● Brief
The listing below holds a line with "analysis of prostate" and a line with "of human low-grade". Reproduce those two lines exactly, plus everything between them.

● Listed entries
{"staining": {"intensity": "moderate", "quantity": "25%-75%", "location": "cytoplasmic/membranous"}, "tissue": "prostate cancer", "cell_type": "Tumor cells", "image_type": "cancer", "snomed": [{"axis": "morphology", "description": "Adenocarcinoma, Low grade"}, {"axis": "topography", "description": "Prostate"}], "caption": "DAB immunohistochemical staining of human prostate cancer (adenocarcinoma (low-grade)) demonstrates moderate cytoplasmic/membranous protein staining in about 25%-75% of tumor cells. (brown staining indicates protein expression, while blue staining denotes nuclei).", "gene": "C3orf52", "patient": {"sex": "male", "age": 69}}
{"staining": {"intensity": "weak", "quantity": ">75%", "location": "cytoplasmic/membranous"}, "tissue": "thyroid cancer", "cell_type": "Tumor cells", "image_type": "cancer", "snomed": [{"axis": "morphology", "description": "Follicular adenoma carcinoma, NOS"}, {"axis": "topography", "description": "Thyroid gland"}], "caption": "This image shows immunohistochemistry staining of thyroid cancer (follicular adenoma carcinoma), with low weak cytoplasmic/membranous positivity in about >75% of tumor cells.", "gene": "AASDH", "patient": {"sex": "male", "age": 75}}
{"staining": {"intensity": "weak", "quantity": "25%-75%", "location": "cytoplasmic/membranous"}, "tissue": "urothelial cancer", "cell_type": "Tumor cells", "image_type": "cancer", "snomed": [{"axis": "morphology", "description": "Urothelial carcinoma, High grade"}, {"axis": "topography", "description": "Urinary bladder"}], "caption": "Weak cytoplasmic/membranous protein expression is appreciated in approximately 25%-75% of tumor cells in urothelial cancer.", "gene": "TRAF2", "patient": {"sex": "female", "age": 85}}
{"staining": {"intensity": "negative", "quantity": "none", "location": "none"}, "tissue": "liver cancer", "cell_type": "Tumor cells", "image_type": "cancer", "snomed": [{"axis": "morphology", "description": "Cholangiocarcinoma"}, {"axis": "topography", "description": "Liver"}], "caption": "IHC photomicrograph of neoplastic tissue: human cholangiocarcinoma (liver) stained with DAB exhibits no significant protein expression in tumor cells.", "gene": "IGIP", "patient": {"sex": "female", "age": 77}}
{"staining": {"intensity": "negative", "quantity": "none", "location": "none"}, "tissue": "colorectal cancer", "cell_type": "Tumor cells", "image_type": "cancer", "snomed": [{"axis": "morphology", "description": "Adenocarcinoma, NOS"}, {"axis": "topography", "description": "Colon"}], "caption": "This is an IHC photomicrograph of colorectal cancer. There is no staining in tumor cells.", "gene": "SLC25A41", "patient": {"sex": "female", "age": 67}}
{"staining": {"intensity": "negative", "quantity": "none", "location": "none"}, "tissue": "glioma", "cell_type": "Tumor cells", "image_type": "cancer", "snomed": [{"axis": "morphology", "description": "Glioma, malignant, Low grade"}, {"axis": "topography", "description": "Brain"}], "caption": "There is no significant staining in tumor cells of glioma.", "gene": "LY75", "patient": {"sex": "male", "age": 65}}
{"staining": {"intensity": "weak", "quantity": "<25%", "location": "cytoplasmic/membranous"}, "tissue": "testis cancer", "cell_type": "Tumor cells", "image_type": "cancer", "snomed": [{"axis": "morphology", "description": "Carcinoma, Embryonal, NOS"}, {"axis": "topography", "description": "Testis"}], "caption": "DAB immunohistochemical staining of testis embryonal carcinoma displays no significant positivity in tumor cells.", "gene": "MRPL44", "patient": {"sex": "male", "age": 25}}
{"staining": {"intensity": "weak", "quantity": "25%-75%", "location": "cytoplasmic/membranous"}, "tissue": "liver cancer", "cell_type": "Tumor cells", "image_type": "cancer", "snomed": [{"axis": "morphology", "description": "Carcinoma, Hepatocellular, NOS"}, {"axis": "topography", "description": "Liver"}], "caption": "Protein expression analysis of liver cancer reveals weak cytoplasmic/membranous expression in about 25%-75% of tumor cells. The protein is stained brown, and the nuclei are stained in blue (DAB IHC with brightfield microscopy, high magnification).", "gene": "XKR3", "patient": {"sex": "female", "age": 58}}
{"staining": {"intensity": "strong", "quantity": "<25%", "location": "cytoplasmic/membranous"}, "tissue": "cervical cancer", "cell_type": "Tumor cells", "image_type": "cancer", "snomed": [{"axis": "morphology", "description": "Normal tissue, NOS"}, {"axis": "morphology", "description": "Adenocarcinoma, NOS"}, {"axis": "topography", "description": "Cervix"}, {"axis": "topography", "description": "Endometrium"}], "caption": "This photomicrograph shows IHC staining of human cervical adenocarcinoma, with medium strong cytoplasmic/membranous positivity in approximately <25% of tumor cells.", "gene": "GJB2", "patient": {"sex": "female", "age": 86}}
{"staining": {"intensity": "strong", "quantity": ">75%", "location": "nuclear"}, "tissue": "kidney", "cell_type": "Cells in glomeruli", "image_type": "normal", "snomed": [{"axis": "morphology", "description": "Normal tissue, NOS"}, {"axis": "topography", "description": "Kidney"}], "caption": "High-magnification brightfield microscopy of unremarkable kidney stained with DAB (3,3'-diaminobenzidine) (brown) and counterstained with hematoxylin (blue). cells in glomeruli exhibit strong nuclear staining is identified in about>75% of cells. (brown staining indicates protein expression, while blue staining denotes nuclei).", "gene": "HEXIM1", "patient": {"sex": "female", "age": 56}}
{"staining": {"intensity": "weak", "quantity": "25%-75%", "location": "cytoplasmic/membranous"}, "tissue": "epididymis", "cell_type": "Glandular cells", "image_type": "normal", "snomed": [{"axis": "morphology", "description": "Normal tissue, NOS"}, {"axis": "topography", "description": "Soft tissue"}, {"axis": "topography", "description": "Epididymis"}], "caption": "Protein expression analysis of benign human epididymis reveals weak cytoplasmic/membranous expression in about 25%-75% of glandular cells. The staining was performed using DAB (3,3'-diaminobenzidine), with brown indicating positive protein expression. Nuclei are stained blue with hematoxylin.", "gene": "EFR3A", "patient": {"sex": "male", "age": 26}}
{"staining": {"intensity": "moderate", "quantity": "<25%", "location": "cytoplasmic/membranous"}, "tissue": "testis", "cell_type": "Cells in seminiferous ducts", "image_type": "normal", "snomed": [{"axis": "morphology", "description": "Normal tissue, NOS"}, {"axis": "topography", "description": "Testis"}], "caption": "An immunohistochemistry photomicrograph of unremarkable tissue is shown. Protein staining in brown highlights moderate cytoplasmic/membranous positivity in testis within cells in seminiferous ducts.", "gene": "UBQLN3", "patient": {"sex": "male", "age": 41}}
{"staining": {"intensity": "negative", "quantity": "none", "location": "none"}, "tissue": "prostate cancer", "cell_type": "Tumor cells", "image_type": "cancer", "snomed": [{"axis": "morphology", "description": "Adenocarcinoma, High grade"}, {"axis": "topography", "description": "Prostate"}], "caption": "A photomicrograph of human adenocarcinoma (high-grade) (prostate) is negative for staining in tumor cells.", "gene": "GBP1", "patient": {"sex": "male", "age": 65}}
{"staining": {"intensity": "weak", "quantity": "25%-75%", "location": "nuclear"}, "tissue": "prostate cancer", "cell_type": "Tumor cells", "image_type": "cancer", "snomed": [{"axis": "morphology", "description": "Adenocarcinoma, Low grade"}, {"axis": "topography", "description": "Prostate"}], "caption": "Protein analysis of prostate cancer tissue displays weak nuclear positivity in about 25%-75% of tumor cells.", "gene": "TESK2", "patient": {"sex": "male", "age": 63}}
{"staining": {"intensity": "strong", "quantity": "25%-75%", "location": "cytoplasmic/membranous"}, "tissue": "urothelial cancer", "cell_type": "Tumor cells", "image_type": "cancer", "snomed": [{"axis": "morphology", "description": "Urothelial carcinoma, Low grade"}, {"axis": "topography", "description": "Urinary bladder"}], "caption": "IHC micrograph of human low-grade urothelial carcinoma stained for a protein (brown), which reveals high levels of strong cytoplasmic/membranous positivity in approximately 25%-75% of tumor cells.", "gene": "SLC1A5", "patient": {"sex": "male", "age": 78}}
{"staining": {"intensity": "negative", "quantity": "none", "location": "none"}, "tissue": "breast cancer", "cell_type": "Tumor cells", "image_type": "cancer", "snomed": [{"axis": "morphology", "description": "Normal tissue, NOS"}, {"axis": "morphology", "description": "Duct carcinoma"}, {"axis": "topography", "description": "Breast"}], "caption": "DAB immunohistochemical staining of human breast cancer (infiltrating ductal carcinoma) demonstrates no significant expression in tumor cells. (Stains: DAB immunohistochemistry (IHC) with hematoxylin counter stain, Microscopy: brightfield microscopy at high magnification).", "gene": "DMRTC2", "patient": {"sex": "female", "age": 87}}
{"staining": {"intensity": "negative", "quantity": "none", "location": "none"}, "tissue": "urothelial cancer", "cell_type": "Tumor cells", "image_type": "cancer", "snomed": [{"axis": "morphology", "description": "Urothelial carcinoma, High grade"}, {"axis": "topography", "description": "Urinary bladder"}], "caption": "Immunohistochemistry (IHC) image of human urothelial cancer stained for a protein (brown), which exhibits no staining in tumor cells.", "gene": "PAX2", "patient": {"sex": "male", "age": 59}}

● Task response
{"staining": {"intensity": "weak", "quantity": "25%-75%", "location": "nuclear"}, "tissue": "prostate cancer", "cell_type": "Tumor cells", "image_type": "cancer", "snomed": [{"axis": "morphology", "description": "Adenocarcinoma, Low grade"}, {"axis": "topography", "description": "Prostate"}], "caption": "Protein analysis of prostate cancer tissue displays weak nuclear positivity in about 25%-75% of tumor cells.", "gene": "TESK2", "patient": {"sex": "male", "age": 63}}
{"staining": {"intensity": "strong", "quantity": "25%-75%", "location": "cytoplasmic/membranous"}, "tissue": "urothelial cancer", "cell_type": "Tumor cells", "image_type": "cancer", "snomed": [{"axis": "morphology", "description": "Urothelial carcinoma, Low grade"}, {"axis": "topography", "description": "Urinary bladder"}], "caption": "IHC micrograph of human low-grade urothelial carcinoma stained for a protein (brown), which reveals high levels of strong cytoplasmic/membranous positivity in approximately 25%-75% of tumor cells.", "gene": "SLC1A5", "patient": {"sex": "male", "age": 78}}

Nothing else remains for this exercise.